__The problem__
From the records below, extract only the lines running from the line with "pouf: none [1005,892,1189,1099]" to the line with "fruit bowl: present [611,377,662,402]", both lines included, reproducing them exactly.

__Source records__

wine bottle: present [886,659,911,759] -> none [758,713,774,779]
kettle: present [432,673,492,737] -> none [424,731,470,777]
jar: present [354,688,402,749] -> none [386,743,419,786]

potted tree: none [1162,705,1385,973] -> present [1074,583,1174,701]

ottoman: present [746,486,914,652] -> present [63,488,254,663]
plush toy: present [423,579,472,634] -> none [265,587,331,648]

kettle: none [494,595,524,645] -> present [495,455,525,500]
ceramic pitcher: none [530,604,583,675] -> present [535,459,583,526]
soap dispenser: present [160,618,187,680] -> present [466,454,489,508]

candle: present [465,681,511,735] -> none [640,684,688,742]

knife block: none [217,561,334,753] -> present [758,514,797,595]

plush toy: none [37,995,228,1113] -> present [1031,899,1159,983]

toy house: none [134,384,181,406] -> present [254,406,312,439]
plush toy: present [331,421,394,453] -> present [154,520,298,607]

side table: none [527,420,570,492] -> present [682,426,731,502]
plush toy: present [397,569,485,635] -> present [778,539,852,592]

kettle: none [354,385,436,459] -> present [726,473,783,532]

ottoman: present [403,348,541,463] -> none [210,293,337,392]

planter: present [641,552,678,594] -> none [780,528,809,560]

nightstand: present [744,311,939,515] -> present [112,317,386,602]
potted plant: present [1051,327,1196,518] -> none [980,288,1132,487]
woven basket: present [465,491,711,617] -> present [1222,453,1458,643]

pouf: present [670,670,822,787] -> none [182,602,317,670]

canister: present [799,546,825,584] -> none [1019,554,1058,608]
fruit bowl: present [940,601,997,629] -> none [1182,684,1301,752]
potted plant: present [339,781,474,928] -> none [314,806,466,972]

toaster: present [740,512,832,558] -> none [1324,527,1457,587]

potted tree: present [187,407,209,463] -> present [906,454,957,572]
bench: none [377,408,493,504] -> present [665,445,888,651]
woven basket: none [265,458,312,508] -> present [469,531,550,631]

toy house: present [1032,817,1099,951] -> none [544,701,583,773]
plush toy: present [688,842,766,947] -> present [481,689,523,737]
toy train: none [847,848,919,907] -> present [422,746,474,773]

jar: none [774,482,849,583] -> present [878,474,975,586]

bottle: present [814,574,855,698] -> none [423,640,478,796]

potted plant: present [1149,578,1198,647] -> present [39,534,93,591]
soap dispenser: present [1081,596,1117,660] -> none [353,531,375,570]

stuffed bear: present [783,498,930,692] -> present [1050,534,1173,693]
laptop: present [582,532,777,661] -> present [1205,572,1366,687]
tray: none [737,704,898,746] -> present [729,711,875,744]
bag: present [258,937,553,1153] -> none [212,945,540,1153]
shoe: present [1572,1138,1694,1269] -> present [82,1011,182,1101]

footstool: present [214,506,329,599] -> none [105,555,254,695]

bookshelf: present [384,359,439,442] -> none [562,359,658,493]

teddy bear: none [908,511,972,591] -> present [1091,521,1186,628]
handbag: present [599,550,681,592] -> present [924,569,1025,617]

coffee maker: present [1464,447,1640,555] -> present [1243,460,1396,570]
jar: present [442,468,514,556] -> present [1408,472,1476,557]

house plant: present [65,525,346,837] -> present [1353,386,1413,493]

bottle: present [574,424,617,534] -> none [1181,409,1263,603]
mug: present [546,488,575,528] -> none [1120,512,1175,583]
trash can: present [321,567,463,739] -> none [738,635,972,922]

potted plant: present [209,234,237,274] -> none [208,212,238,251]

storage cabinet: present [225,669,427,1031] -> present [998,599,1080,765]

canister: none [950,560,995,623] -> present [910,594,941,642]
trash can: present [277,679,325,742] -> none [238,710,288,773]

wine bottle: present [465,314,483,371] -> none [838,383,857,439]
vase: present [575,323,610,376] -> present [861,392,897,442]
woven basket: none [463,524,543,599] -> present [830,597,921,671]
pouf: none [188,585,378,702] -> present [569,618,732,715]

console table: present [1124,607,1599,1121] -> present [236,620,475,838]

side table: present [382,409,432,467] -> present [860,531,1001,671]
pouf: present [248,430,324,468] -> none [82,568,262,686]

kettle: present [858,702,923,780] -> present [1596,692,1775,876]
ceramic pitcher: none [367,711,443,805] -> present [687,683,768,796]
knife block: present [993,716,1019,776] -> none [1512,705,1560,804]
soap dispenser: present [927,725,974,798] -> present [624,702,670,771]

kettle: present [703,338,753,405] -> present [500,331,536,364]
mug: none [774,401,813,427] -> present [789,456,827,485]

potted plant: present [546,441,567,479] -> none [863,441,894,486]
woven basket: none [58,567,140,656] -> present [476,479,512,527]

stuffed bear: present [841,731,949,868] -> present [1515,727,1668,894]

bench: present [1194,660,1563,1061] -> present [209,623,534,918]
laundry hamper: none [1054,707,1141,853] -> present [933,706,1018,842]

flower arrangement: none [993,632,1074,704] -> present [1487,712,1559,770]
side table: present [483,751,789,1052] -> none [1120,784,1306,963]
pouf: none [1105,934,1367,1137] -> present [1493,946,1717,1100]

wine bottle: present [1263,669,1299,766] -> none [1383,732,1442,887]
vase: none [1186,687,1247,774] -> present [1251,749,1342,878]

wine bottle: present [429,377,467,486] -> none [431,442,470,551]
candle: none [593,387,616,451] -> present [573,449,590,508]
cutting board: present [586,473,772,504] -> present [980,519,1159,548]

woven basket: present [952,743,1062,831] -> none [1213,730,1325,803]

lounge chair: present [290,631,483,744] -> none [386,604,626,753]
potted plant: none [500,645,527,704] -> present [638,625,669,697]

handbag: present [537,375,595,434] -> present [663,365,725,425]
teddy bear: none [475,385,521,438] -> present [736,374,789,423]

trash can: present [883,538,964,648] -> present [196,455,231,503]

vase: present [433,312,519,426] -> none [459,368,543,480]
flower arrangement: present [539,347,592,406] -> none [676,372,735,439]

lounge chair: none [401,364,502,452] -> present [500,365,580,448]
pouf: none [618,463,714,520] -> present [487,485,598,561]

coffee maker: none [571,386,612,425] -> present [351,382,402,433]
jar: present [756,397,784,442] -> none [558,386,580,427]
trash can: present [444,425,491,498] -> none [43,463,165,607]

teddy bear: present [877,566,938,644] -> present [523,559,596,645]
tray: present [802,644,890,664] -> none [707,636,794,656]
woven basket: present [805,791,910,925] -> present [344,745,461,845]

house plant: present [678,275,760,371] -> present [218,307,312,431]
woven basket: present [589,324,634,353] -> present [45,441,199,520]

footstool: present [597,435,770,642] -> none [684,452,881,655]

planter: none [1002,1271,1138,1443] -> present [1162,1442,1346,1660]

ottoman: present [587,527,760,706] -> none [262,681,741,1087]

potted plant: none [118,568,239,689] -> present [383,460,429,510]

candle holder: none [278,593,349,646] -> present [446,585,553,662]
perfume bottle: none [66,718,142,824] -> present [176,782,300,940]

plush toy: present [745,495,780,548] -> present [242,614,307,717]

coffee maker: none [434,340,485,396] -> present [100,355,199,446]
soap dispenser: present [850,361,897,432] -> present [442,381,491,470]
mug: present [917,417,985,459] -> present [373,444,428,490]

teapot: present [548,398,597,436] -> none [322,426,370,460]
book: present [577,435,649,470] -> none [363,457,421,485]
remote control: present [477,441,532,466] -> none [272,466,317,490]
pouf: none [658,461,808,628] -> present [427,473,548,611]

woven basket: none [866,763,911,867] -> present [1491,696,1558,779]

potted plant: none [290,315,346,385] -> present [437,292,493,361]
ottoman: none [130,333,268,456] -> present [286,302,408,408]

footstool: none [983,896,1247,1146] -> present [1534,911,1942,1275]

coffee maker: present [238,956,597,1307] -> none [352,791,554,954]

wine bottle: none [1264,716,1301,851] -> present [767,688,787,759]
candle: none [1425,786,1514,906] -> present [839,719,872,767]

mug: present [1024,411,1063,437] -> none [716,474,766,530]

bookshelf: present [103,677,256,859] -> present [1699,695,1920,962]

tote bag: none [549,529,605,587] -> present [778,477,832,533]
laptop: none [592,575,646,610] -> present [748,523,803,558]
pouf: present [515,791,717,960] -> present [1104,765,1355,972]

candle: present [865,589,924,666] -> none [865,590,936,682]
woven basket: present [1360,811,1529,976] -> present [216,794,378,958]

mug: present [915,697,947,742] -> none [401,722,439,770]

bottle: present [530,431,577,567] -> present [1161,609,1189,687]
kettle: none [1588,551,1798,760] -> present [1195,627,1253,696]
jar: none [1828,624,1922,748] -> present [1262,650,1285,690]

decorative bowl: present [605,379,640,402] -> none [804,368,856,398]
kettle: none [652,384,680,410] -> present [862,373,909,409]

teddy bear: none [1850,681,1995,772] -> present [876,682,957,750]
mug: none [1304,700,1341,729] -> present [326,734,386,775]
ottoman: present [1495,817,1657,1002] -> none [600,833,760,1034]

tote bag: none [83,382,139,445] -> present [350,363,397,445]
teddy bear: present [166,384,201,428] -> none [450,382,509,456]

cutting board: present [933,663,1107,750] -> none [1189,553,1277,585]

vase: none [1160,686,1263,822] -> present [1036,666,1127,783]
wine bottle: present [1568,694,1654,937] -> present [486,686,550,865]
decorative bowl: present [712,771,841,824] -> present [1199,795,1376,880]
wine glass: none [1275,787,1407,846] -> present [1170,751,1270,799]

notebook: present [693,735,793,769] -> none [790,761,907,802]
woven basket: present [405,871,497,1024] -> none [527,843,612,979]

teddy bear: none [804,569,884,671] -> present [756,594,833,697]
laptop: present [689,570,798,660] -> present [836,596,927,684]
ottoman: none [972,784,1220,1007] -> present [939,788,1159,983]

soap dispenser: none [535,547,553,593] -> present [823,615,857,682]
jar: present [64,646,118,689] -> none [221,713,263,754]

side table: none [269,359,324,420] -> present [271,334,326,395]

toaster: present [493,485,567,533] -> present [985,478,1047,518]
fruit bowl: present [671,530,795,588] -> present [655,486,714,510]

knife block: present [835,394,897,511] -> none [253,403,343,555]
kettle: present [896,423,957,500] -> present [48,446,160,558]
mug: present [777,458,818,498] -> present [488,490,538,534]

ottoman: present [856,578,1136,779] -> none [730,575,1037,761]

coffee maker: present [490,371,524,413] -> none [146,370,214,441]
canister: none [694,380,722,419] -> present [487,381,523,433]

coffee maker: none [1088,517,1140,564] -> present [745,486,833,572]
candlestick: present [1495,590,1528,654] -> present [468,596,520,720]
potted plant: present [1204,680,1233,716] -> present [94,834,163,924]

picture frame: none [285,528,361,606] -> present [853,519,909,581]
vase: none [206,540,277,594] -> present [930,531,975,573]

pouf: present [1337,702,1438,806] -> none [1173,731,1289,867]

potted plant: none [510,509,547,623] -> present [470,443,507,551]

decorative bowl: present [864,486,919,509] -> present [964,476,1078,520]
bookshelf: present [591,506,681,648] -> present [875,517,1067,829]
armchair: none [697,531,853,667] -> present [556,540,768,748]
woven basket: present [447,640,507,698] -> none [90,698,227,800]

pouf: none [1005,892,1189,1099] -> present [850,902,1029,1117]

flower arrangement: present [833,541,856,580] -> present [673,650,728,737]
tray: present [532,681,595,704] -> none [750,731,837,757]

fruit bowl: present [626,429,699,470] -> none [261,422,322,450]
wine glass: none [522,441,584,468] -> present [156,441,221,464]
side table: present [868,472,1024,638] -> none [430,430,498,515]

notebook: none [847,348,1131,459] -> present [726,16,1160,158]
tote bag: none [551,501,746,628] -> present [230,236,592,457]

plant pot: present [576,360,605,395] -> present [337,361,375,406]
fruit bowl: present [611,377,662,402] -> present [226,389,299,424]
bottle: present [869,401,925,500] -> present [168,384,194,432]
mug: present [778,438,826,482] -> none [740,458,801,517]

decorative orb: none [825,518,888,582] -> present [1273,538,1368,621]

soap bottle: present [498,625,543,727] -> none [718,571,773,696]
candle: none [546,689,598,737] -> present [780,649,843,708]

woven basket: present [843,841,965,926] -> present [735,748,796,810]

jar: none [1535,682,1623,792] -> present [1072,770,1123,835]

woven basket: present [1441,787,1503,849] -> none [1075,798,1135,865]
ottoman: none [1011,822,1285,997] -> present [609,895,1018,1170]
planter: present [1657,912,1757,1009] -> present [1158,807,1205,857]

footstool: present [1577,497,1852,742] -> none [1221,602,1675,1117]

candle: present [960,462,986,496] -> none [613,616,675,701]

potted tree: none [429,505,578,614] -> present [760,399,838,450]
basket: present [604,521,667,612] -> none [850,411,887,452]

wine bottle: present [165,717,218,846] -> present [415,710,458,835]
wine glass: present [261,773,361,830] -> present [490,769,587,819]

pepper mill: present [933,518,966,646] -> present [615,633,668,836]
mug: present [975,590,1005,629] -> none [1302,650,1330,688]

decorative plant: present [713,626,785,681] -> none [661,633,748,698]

__Written response__
pouf: none [1005,892,1189,1099] -> present [850,902,1029,1117]

flower arrangement: present [833,541,856,580] -> present [673,650,728,737]
tray: present [532,681,595,704] -> none [750,731,837,757]

fruit bowl: present [626,429,699,470] -> none [261,422,322,450]
wine glass: none [522,441,584,468] -> present [156,441,221,464]
side table: present [868,472,1024,638] -> none [430,430,498,515]

notebook: none [847,348,1131,459] -> present [726,16,1160,158]
tote bag: none [551,501,746,628] -> present [230,236,592,457]

plant pot: present [576,360,605,395] -> present [337,361,375,406]
fruit bowl: present [611,377,662,402] -> present [226,389,299,424]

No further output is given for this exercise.